13 Years, 108 Days, 2 + 6 = 8

Living gratefully today, I have generous appreciation for the good health I have, and I embrace healing and acceptance in those times when my body has faced altering in the hope of improving quality of life and longevity. I am so grateful to my husband Darcy for his support and love through my health issues and surgeries. 

It was thirteen years ago this morning when Darcy, my two intact breasts, and I traveled to United Hospital in St. Paul. The scheduled third surgery to address the cancer in my right breast was a bilateral mastectomy that day. Surgery was "successful" and a couple days later just Darcy and I went home. I was forever changed, and in ways also forever free. 

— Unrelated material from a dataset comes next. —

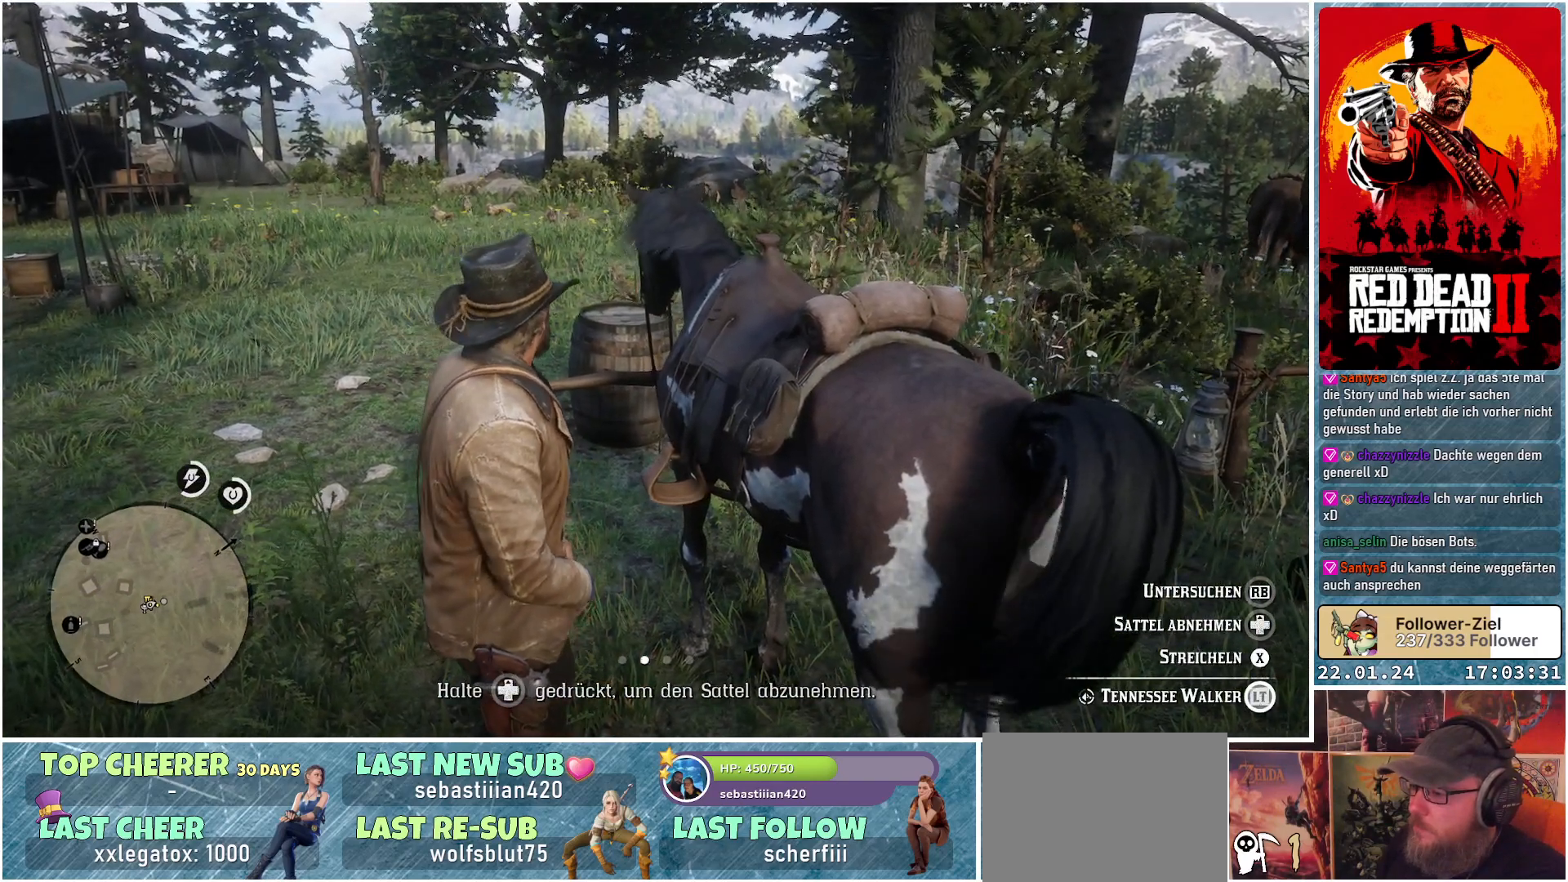
{"buttons": ["L2", "DPAD_UP"], "left_stick": "center", "right_stick": "center", "events": [[433, "DPAD_UP", "down"]]}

And 108 days ago, I had a complete hysterectomy with bilateral salpingo-oopherectomy at our local surgery center. I went home later that day, forever changed again. The jury is still out on where this most recent surgery leaves me and where I find myself as a post-menopausal woman and breast cancer patient currently NED (no evidence of disease).  

I don't usually use the word survivor. It's misleading, until something else kills me. I take this approach to remind myself to be vigilant and to try to live a healthy lifestyle.  Complacency has no place in this cancer patient's world. (Thanks, I needed to hear that again.) 

My sister Mary Jo died of metastatic breast cancer 13 years after her initial diagnosis. My sisters Zita, Leonice, and Aileen have all been diagnosed with cancer and endured surgeries, procedures, and treatment to address the rogue cells in their bodies. Aileen, with the newest diagnosis, just had maintenance treatment the other day. We have a collective story, along with our other three sisters, five brothers, and extended family. And we each have our own story, experiences, perspectives, emotions, fears, and hopes.

My story has me minus eight body parts. Two exterior body parts removed on December 17, 2008. Six internal body parts removed on August 31, 2021. It was infiltrating ductal carcinoma (IDC) and ductal carcinoma in situ (DCIS) that caused a decision to be needed regarding my breasts and their continued existence. 

Atypical complex hyperplasia in my uterus led to the recommendation for recent surgery (which I dubbed the "6-for-1 deal"). Humor helps take the edge off of the loss.

When I woke up from my mastectomies thirteen years ago, one of the first things I did was look down at my flat chest. The healing and acceptance started then and there. 

When I woke up post-surgery 108 days ago, I had three small incisions and internal discomfort. Within weeks, the incisions were healed and I had returned to my normal level of activity. Physical healing came fairly quickly. I am still grappling with the rest of it and seeking acceptance that is more elusive than the kind that came 13 years ago. 

The grief for the loss of my breasts has dulled. I went on to run 12 more marathons. I went on to accept and appreciate my choices and my new chest terrain. My scars are beautiful reminders of strength and healing.The grief for my recent loss of body parts is fresh and fluctuating. Writing helps. Thank you for reading. Cancer sucks. Today is a gift. 

Comments

  1. Thank you Lisa. Powerful and poignant. Cancer does suck and your writing helps me cope.